UPDATE: Just got off the phone with bitComposer, who tell us that they DID acquire Stalker rights from the late Boris Strugatsky. Quite what this means for the S.T.A.L.K.E.R. franchise isn’t clear, as they can make no further comment at this time.

UPDATE 2: It seems we might be looking at STALKER for bitComposer and a separate franchise to S.T.A.L.K.E.R. Confusing, eh?

Those of you who have been following the saga of the demise of GSC and the subsequent death of STALKER 2 might recall that the property was held by GSC owner Sergiy Grygorovich, while most of the original dev team went off to form Vostok and work on Survarium. Now, though, there’s been a new development, with this news from German publisher bitComposer: “bitComposer Entertainment AG has acquired the exclusive worldwide rights for future video game adaptations of the acclaimed S.T.A.L.K.E.R. brand from Boris Natanovich Strygatsky (sic). This is the second strong international license that the Eschborn-based company has acquired within the space of a few years, and this move ensures that the successful series will continue.”

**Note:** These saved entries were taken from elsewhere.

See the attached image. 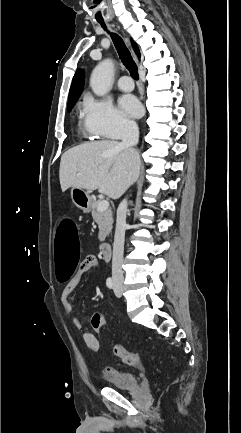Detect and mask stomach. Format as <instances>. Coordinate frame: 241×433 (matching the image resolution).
<instances>
[{"label":"stomach","instance_id":"0dacf381","mask_svg":"<svg viewBox=\"0 0 241 433\" xmlns=\"http://www.w3.org/2000/svg\"><path fill=\"white\" fill-rule=\"evenodd\" d=\"M71 198L74 205L83 212L88 213L91 210L93 200L88 191L84 189L72 188Z\"/></svg>","mask_w":241,"mask_h":433}]
</instances>
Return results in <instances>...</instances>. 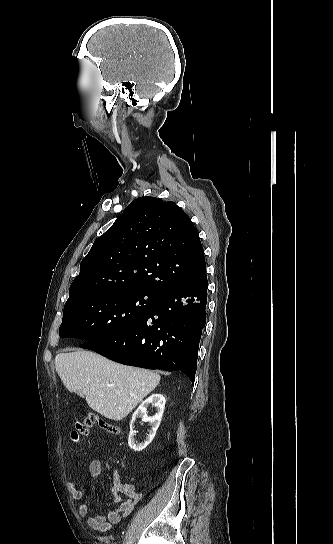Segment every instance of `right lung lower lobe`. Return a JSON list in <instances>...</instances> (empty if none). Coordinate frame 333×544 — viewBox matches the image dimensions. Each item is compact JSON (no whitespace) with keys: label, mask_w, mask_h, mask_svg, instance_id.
<instances>
[{"label":"right lung lower lobe","mask_w":333,"mask_h":544,"mask_svg":"<svg viewBox=\"0 0 333 544\" xmlns=\"http://www.w3.org/2000/svg\"><path fill=\"white\" fill-rule=\"evenodd\" d=\"M207 287L205 273L193 283L159 295L154 306L129 328L81 347L125 365L181 371L194 383Z\"/></svg>","instance_id":"right-lung-lower-lobe-1"}]
</instances>
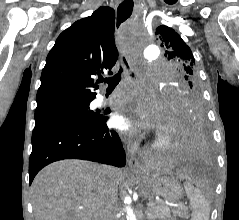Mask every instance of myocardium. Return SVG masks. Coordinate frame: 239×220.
Listing matches in <instances>:
<instances>
[{
	"label": "myocardium",
	"mask_w": 239,
	"mask_h": 220,
	"mask_svg": "<svg viewBox=\"0 0 239 220\" xmlns=\"http://www.w3.org/2000/svg\"><path fill=\"white\" fill-rule=\"evenodd\" d=\"M173 139L168 133L161 134L151 145L152 149L162 150L172 146Z\"/></svg>",
	"instance_id": "myocardium-1"
}]
</instances>
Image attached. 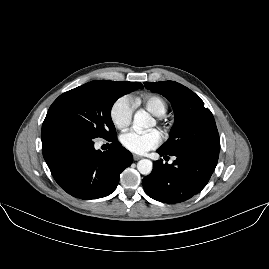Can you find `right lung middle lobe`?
I'll return each instance as SVG.
<instances>
[{
  "label": "right lung middle lobe",
  "instance_id": "obj_1",
  "mask_svg": "<svg viewBox=\"0 0 269 269\" xmlns=\"http://www.w3.org/2000/svg\"><path fill=\"white\" fill-rule=\"evenodd\" d=\"M137 88L116 90L91 82L60 95L50 106L46 118L64 121L82 135L94 139H117L110 112L115 101Z\"/></svg>",
  "mask_w": 269,
  "mask_h": 269
}]
</instances>
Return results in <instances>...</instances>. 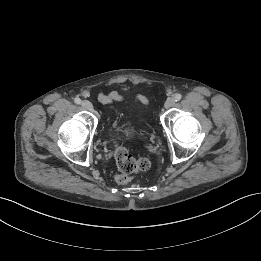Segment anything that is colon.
I'll use <instances>...</instances> for the list:
<instances>
[{"instance_id":"5ec220e1","label":"colon","mask_w":261,"mask_h":261,"mask_svg":"<svg viewBox=\"0 0 261 261\" xmlns=\"http://www.w3.org/2000/svg\"><path fill=\"white\" fill-rule=\"evenodd\" d=\"M114 157L119 170V173L115 176V180L119 184L128 183L132 173L146 171L150 168V161L148 159H135L123 147L116 148Z\"/></svg>"}]
</instances>
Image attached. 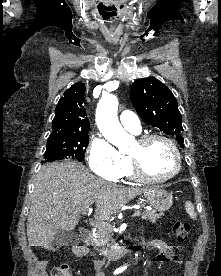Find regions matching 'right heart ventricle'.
I'll list each match as a JSON object with an SVG mask.
<instances>
[{"instance_id":"obj_1","label":"right heart ventricle","mask_w":221,"mask_h":276,"mask_svg":"<svg viewBox=\"0 0 221 276\" xmlns=\"http://www.w3.org/2000/svg\"><path fill=\"white\" fill-rule=\"evenodd\" d=\"M125 158H126V163H125V168H124L122 176H126V177H129V178H134L135 175L133 173L131 161L128 157H125Z\"/></svg>"}]
</instances>
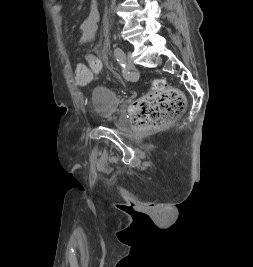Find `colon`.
<instances>
[{
  "instance_id": "1",
  "label": "colon",
  "mask_w": 253,
  "mask_h": 267,
  "mask_svg": "<svg viewBox=\"0 0 253 267\" xmlns=\"http://www.w3.org/2000/svg\"><path fill=\"white\" fill-rule=\"evenodd\" d=\"M88 67L78 65L75 79L80 84L88 83L93 73L101 70L100 60L92 54L86 56ZM186 99L181 90L169 86L163 79H155L152 90L138 99L132 106L131 114L136 129L150 130L164 126L183 113Z\"/></svg>"
}]
</instances>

More details will apparently appear “shortly”, although it’s not entirely clear what rights are held here – given that the Stalker brand held by the authors is different from that held by the game creators, and could be an error or mistranslation. (And this perhaps rubbishes previous rumours that Bethesda had acquired the rights.) Quite who will make this new game, though, will be the burning question. Thanks to the huge flashing array of IM windows which lit up to inform me of this news.

We’ve contacted bitComposer for comment.